The British government had set aside a sum of Rs 200,000 for the welfare of World War II veterans of Chakwal tehsil. Sometime in 1948 (when Jinnah Sahib was still alive) this matter came up before the federal cabinet. It was felt that if the money was distributed each recipient would get only a paltry sum. Raja Ghazanfar, a member of the cabinet and from the district, said Chakwal was a backward area and stood badly in need of a degree college. So it was decided that the money was best spent on that. How many other colleges owe their origin to a decision of Pakistan’s first cabinet?
The Government High School was told to vacate its premises and move to what had been the Khalsa High School on Talagang Road (where it still is). Where the high school had been the college was established. A short distance to the west was the old Arya High School. This became the college hostel. (The part of the wall demolished by the tehsil administration is next to the old Arya school.)
In the centre of this estate was a Hindu temple overlooking a pond lined on all four sides by stone steps and surrounded by stately shisham trees. It was a beautiful place and as a boy I remember sitting on the steps, letting my imagination roam.
The temple has long gone. Near it has sprung up a makeshift cafeteria. The pond is covered with weeds and although most of the shishams are still there, in between them branches of the paper mulberry, a noxious weed, have sprouted up, making walking difficult. The stone steps are hidden. No lonely boy sits on them casting pebbles into the water. Strange that something so beautiful has turned into a dirty wilderness.
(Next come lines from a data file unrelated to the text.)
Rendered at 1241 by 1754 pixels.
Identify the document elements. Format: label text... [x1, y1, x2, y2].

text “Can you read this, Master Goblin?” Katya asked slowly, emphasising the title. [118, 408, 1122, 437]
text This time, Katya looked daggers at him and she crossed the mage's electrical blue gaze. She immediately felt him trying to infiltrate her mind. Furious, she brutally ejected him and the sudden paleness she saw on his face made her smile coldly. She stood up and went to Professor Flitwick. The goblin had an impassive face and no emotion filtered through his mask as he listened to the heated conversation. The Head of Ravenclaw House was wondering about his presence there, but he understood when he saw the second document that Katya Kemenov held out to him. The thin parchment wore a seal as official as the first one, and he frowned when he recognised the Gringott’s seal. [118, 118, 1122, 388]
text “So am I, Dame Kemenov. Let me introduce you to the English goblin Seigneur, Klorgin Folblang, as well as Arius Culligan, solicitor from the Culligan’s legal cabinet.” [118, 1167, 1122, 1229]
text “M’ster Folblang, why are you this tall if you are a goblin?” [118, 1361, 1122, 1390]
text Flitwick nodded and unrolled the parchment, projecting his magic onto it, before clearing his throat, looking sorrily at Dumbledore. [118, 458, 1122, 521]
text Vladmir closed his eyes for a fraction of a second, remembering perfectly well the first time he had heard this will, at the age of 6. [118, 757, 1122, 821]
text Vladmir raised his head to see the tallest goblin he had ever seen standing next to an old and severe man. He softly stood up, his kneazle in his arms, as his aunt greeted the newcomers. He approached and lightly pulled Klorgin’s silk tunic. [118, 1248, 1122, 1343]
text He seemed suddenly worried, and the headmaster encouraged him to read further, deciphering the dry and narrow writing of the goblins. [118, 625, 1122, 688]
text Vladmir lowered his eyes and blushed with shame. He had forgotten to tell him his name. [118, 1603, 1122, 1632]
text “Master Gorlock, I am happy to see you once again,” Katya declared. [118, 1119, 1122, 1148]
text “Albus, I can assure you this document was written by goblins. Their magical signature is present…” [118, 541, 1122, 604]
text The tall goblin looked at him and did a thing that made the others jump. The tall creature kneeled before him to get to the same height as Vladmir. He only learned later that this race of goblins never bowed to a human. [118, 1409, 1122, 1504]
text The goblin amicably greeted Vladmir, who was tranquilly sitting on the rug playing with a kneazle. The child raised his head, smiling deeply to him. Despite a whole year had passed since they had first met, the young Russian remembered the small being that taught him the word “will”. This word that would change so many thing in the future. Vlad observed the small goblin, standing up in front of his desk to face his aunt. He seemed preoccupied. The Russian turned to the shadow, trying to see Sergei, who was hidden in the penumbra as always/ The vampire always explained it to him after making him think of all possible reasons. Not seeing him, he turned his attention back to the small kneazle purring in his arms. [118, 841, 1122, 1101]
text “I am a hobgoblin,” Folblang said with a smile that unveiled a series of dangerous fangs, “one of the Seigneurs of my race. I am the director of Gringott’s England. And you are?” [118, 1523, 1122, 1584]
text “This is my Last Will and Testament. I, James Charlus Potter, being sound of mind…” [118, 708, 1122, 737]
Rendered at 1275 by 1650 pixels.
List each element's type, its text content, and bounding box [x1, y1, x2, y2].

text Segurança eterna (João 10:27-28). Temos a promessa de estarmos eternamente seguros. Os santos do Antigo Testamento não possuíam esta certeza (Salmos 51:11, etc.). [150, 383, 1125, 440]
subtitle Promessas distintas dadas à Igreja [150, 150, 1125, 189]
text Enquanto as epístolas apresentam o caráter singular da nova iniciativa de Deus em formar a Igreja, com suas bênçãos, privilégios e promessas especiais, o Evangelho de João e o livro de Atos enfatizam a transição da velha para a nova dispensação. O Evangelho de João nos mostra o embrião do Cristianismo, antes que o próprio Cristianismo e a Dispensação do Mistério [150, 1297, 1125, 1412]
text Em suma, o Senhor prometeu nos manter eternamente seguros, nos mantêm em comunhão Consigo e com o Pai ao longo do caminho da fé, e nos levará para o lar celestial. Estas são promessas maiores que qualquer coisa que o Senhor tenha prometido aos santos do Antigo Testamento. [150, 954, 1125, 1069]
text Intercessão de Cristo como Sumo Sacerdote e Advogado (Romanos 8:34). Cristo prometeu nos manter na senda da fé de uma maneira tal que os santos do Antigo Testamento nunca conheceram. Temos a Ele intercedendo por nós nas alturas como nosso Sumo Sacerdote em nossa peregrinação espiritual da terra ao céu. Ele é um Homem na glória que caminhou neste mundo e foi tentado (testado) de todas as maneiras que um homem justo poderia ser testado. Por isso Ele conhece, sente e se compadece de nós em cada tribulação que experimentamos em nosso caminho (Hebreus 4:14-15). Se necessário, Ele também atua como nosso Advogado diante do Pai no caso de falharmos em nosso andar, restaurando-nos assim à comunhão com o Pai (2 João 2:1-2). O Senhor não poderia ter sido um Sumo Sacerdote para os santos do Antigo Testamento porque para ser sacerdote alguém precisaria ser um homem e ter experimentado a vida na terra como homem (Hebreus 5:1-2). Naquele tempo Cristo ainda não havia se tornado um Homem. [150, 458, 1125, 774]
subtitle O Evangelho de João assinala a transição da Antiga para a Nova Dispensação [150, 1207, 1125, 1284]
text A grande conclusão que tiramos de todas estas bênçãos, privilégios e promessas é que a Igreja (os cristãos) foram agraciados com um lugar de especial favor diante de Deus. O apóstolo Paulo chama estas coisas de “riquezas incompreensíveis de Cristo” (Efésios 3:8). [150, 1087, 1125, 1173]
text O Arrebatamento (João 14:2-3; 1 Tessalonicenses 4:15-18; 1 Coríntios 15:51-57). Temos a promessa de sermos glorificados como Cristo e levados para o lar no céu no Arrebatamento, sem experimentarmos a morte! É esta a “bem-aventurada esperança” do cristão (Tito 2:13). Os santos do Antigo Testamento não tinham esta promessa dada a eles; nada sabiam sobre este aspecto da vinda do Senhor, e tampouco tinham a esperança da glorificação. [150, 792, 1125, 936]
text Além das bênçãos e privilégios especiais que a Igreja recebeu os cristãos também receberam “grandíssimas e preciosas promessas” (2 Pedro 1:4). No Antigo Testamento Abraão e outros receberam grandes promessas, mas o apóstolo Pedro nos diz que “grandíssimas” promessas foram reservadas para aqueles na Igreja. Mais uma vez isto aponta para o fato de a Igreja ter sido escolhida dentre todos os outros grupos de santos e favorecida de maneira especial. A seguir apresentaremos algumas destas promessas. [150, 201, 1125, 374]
Hard though it is to believe this today, boys and girls studied together in the college. Smartly turned out girls clad in figure-hugging burqas occupied the front rows. Boys also smartly turned out, in trousers and red blazers and not shalwars, sat at the back.
Standards were high, discipline strict, debates both English and Urdu a regular affair, the annual sports meet a thing to look forward to, the principal a figure of dread, and the question simply not arising of boys misbehaving with the girls.
Boys being boys and girls being girls I am sure love or something close to it must have been in the air but there was no loutishness and none of the self-righteousness which has come with born-again Islam. (Girls have since moved to a separate college which I suppose is how we measure progress in our country.)
I can’t help quoting from a letter to the education department by some of the Muslim landowners (among them Ch. Tora Baz Khan, Col Abbas Khan, Col Ghulam Haider, etc) whose land was being acquired for the college:
“Whereas we are very grateful for the opening of a degree college in this backward area of the martial people, we take the opportunity to point out that....some vested interests are demanding the curtailment of the area round the college. They consider the existing land to be surplus for the college; whereas we the public consider that...(it) is only just sufficient to meet the requirements of playgrounds, athletics, botanical gardens and hostel accommodation...that is why out of patriotic sense we have sold our land on nominal price after making a sacrifice of Rs 400 per marla.”
That was then and this is now.
Ch Pervaiz Elahi has a political head on his shoulders. I am sure good sense will prevail and this directive no doubt inveigled out of him will be cancelled. It has no legal basis whatsoever, no chief minister having the prerogative to gift educational land for commercial purposes.
At the same time, if anything is worthy of the notice of my lord the Chief Justice who, in exercise of his suo motu powers, has already taken a number of important decisions in the public interest, it is this misconceived proposal, an offence to good sense and a mockery of the law.